**The data:**
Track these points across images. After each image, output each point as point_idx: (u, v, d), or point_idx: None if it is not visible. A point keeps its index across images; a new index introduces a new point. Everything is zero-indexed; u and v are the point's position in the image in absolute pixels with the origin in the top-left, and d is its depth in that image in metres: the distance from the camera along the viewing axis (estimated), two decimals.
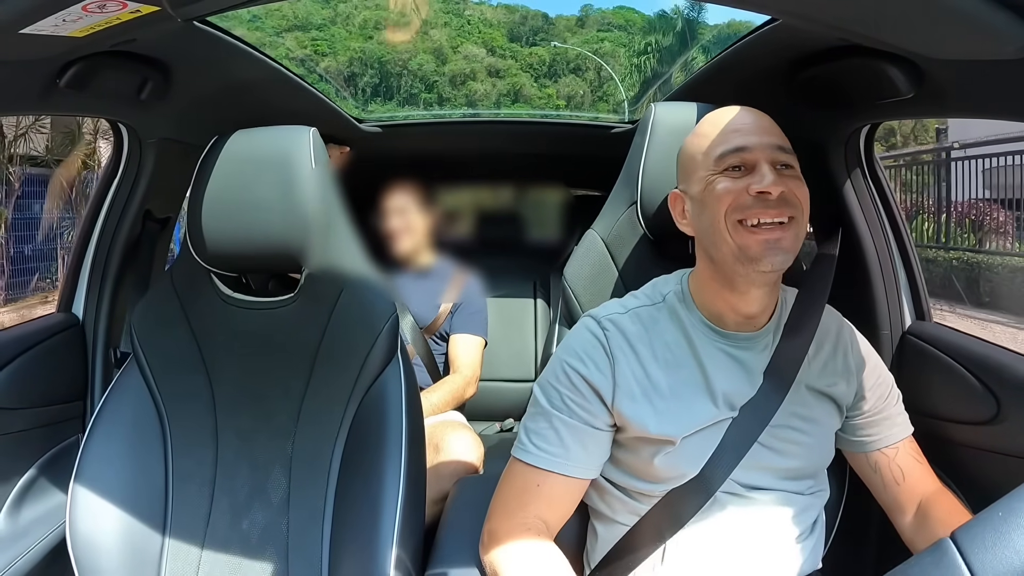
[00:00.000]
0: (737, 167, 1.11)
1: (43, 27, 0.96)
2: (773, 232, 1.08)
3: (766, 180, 1.07)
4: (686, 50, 21.68)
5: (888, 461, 1.23)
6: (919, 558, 0.67)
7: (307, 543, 1.35)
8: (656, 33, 26.04)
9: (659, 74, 22.29)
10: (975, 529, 0.65)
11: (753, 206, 1.08)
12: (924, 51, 1.06)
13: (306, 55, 30.18)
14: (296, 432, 1.41)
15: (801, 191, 1.11)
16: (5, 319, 8.00)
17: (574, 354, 1.16)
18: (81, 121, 9.29)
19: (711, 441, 1.13)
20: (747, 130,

**Task instructions:** Strip out the images, then output the records above word for word.

**Result:**
Track these points across images. After each image, output each point as point_idx: (u, v, d), or point_idx: None if it is not visible. A point keeps its index across images; a new index introduces a new point. Everything is zero-indexed; u and v are the point's position in the image in absolute pixels with the origin in the top-left, and d is its depth in that image in metres: the distance from the camera along the viewing axis (estimated), two decimals.
[00:00.000]
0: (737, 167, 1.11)
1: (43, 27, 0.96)
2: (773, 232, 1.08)
3: (766, 180, 1.07)
4: (686, 50, 21.68)
5: (888, 461, 1.23)
6: (919, 558, 0.67)
7: (307, 543, 1.35)
8: (656, 33, 26.04)
9: (659, 74, 22.29)
10: (975, 529, 0.65)
11: (753, 206, 1.08)
12: (924, 51, 1.06)
13: (306, 55, 30.18)
14: (296, 432, 1.41)
15: (801, 191, 1.11)
16: (5, 319, 8.00)
17: (574, 354, 1.16)
18: (81, 121, 9.29)
19: (711, 441, 1.13)
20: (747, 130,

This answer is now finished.